In the end, though, although R&R's results were important, they probably weren't crucial. As Jared Bernstein notes, deficit hawks were "using research findings the way a drunk uses a lamppost: for support, not for illumination. If the R&R lamppost turns out to be wobbly, the austerions [] will find another one. In this town, I’m sorry to say, you can pretty much go think-tank shopping to buy the result you seek."

I agree. R&R's results were convenient to have, but not crucial. People who are dedicated to cutting spending, either for political or ideological reasons, would simply have trotted out other justifications if R&R's study hadn't been available.

More important, then, may be the light this shines on the fact that an awful lot of research is based on datasets that are kept private. Megan McArdle pinpoints both the reason for this and the dangers involved:

There are a lot of private data sets out there these days, and a lot of work being produced off of them. Why can't more of us see it?

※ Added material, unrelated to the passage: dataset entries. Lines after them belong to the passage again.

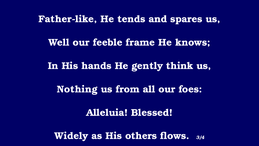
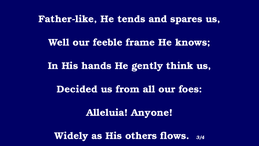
Nothing: Nothing -> Decided
Blessed: Blessed -> Anyone
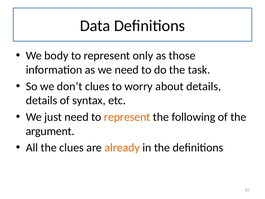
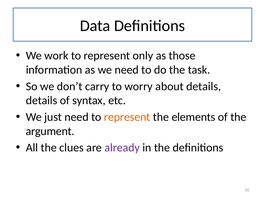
body: body -> work
don’t clues: clues -> carry
following: following -> elements
already colour: orange -> purple
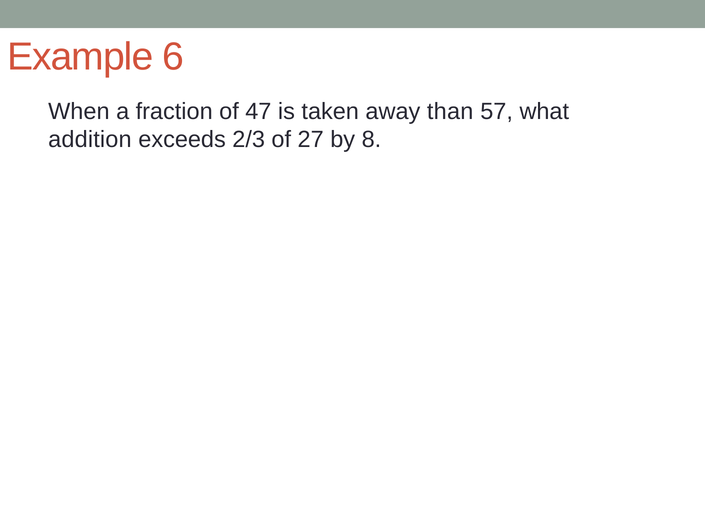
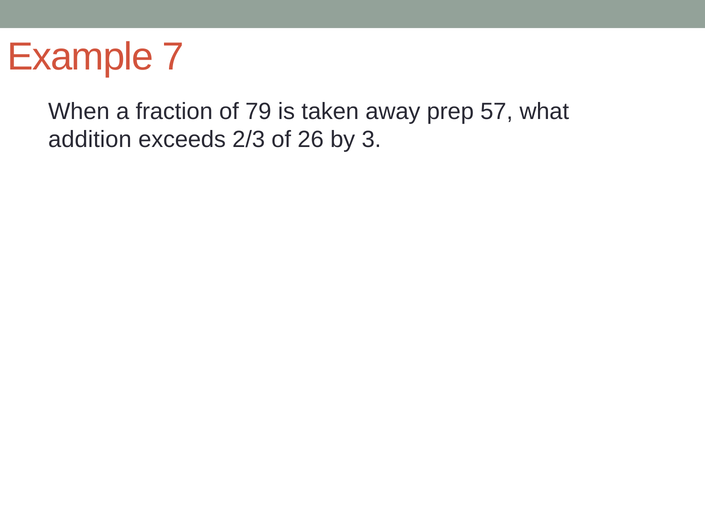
6: 6 -> 7
47: 47 -> 79
than: than -> prep
27: 27 -> 26
8: 8 -> 3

Mostly, I suspect, because of the economics of the thing. Assembling a nice private data set is a huge amount of work. You want to be able to mine that work for publishable insights. Very little professional credit accrues to the guy who built a great dataset which everyone else uses to generate elegant new findings. The credit goes to the authors of the elegant new findings. Which means that once you've built a dataset, you want to keep the thing to yourself as long as possible.

....Unfortunately, there's always the possibility that "I want to hold onto it as long as possible so I can publish" can be a cover for "I need to hold onto it as long as possible because if anyone else sees it, it will rapidly become obvious that my results aren't very robust." Or, in some cases, for "There are no results because I made the whole thing up."

This was an issue that was front and center during Climategate. Climate skeptics were unhappy that the raw data collected by various research groups (mostly using public money) wasn't made available to them, and they made the reasonable point that if your analysis is correct, you shouldn't be afraid to share the underlying data. Professional researchers, for their part, were reluctant to make their data available because they knew it would generate an enormous flurry of amateur debunkings that they'd have to waste their time picking apart. In the end, though, releasing the data didn't make much difference because it turned out the professionals were interpreting it correctly.

This is why the R&R incident might be more important for the cause of openness. It's not just that critics found errors in the dataset once they got hold of it. Even more important might be the fact that once the raw data was available, they were motivated to do certain types of analysis that R&R didn't do. For example, they discovered that R&R's results were quite fragile, changing dramatically with the addition or subtraction of just a few observations. They also found that, far from showing a sharp drop in growth when debt passes 90 percent of GDP, the data actually showed a sharp drop between 0-30 percent of GDP and only a rather leisurely decline above 70 percent. Finally, and perhaps most important, UMass economist Arindrajit Dube took a closer look at what the data said about causality, and produced persuasive evidence that R&R's own data suggested not that high debt leads to low growth, but that low growth leads to high debt. R&R could have performed the same analysis, but for some reason they weren't interested in it.

As long as the dataset was private, nobody would ever have known any of these things. We could have guessed them—and a lot of people did—but we wouldn't have had any evidence. Now we do. Unfortunately, as McArdle says, "the incentives are all wrong for data openness." This episode suggests why it might be worthwhile to try to change those incentives.